Monday, June 06, 2005

Recent Court Rulings

Two recent Court rulings have me concerned, neither having to do with Michael Jackson, thank God.

The first was the election contest for the Governors race here in Washington. For background (my blogs anyway) look here, here and here. In short, the Governors race was won after 2 recounts by a mere 129 votes, leading to an election contest suit.

Today the judge ruled against the challenger, Dino Rossi. All that's fine and dandy, and you would think it would solve things. The problem is that the Court made some strange findings. First it made a finding of fact that more the 1600 illegal votes had indeed been cast by felons, dead people, double voters and provisional ballots. 1600+ versus 129 seems like a no brainer, but there is a little hitch, a lovely legal logic trap. According to the election contest statute, you have to prove that each vote went to a particular candidate or not to prove that removing those votes would have changed the election outcome. But since the Washington State Constitution requires that votes be anonymous, how can you prove who voted what? And since voting illegally is a felony, who is going to admit to it?

So the judge ruled that those 1600 votes were invalid, but without substantive evidence of who voted which way, he couldn't toss the election. He merely allowed the discrepancy to stand.

Now, first, under the statute, he made the right decision, because the burden that the statute imposes is nearly impossible to meet. You would have to confront 1600 people, assuming you could identify them, and expect them to not only admit to a felonious act, but also tell the truth about who the voted for. The only other method available was called statistical proportional deduction (if a precinct was 60-40 for one candidate, then the votes removed from that precinct are deducted at the same ratio) which is scientifically unproven, and the court refused to use it.

All it really did was show how messed up King County is. They *found* new ballots 9 times, and in every case, the new ballots favored one candidate. They admitted to false reporting, had thousands of ballots more then voters, had no method to verify the legality of a voter, allowed provisional ballots to be counted unverified, mishandled absentee ballots and more.

I would have hoped that the legislature would deal with election reform, but it passed a milquetoast reform bill that makes fraud easier. The demon of this election was a corrupt system, and no manner to redress it. So far, no one has lost their jobs or been reprimanded, aside from a few caustic comments by the Judge.

The second case involved the US Supreme Court (SCOTUS) ruling that the Federal Government can prosecute a person who is using marijuana under a doctors supervision, regardless of whether that usage is allowable under medicinal marijuana laws, as we have here in Washington.

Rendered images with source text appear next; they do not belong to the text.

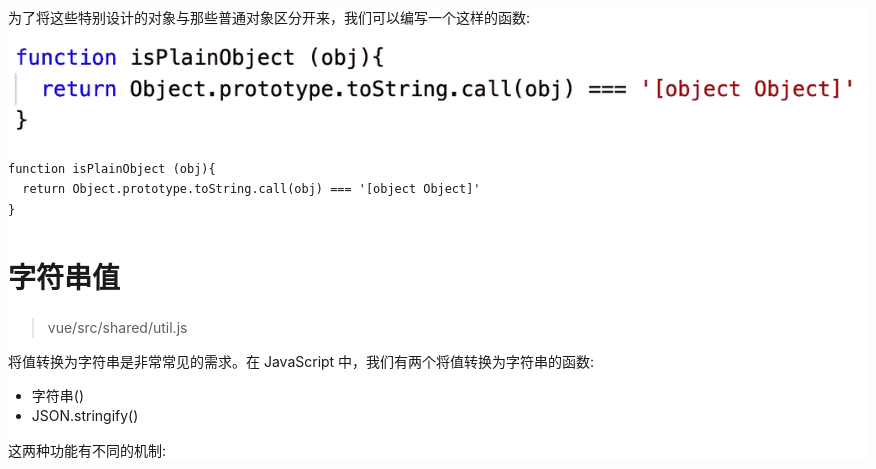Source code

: 为了将这些特别设计的对象与那些普通对象区分开来，我们可以编写一个这样的函数:

![](img/b4b38565b8858ba0cd0f7a3b90074740.png)

```
function isPlainObject (obj){
  return Object.prototype.toString.call(obj) === '[object Object]'
}
```

# 字符串值

> vue/src/shared/util.js

将值转换为字符串是非常常见的需求。在 JavaScript 中，我们有两个将值转换为字符串的函数:

*   字符串()
*   JSON.stringify()

这两种功能有不同的机制:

I wont argue the merits of medicinal Marijuana use other then to say that I think the insistence on smoking it ruins the case for its use, when other delivery methods exist. Inhalation of the smoke is an imprecise delivery method, and the smoke itself offers some manner of harm. I also thinking Marinal, the synthetic Marijuana has not been given fair trials by some people. Finally I think medicinal applications of THC in general needs to be looked at more deeply, and all possible applications of be explored. If Hemp has that much value, we need to explore it.

That said, I am concerned about the ruling for a completely different reason. States Rights. While I will never be a full throttle Libertarian, I am growing increasingly more disgusted with our Federal Nanny-State Government. The Federal Government should not impose on a State's right to legislate its laws, unless there is overwhelming need. Since medicinal marijuana is essentially a victimless crime, I say let each state mandate it according to the will of its electorate.

The ruling further degenerates a State's rights to self governance. I worry we are heading towards a point where the Federal Government crosses the line into Tyranny. The Federal Government dominates the States with a blackmail system (deprivation of highway funds) to force speed limits, drinking ages, seatbelt and helmet use and more. Exactly what is next?

In both cases, laws were passed to protect the rights of people. In one case, the law was poorly written, is practically unenforcable, and is generally ineffective for its core purpose and thus the will of the people cannot be carried out. In the other the Federal Government insists on ignoring it, citing its preeminent right to be the final judge of what is a crime or not, and likewise, the will of the people is ignored. In both cases, the really power in this country, the will of the people, is sacrificed for the rights of the government itself.

The older I get, the more I distrust the Government.

I believe there are more instances of the abridgment of the freedom of the people by gradual and silent encroachments of those in power than by violent and sudden usurpations.